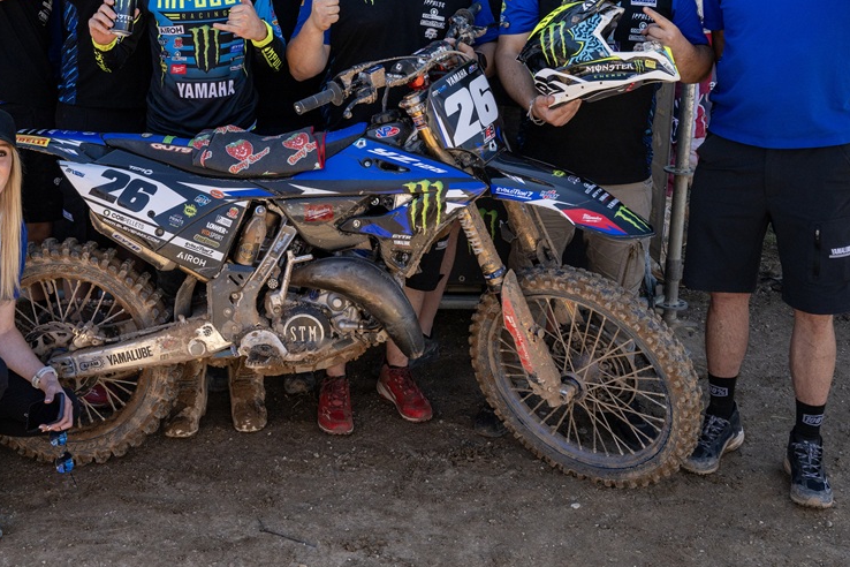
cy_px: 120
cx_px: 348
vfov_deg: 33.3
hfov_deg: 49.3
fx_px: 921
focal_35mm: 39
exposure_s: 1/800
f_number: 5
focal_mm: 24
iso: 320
******************************
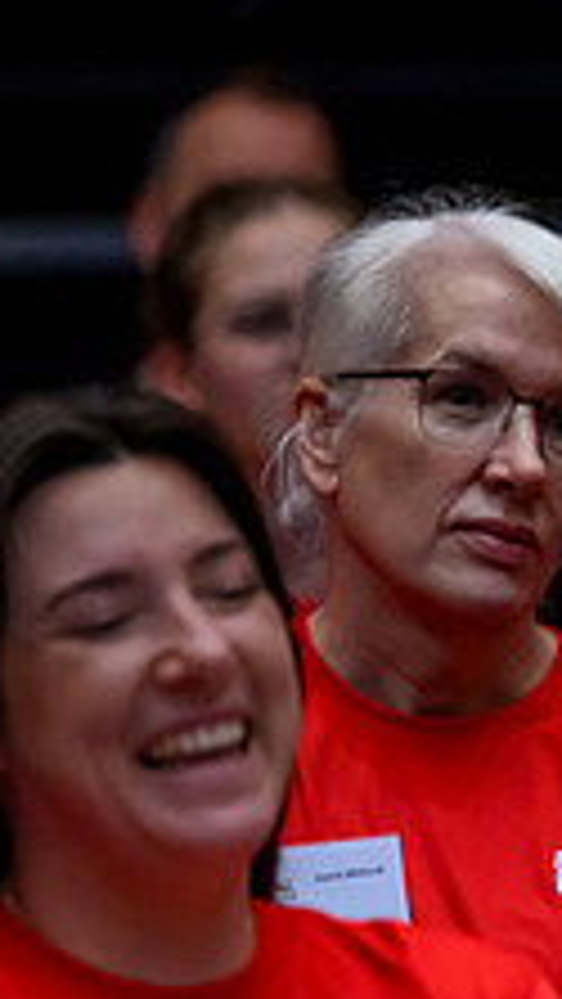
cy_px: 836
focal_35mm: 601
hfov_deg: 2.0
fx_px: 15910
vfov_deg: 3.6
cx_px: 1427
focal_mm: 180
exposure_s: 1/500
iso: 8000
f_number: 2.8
******************************
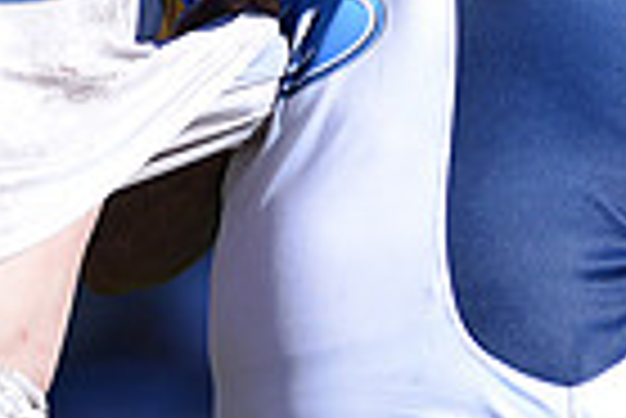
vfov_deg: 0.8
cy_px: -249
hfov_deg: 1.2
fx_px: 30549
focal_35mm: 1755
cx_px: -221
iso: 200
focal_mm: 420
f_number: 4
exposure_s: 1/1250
******************************
● To do
Within the material above, copy exactly the lines from the line that holds "vfov_deg: 0.8" up to and including the line that holds "exposure_s: 1/1250".

● Answer section
vfov_deg: 0.8
cy_px: -249
hfov_deg: 1.2
fx_px: 30549
focal_35mm: 1755
cx_px: -221
iso: 200
focal_mm: 420
f_number: 4
exposure_s: 1/1250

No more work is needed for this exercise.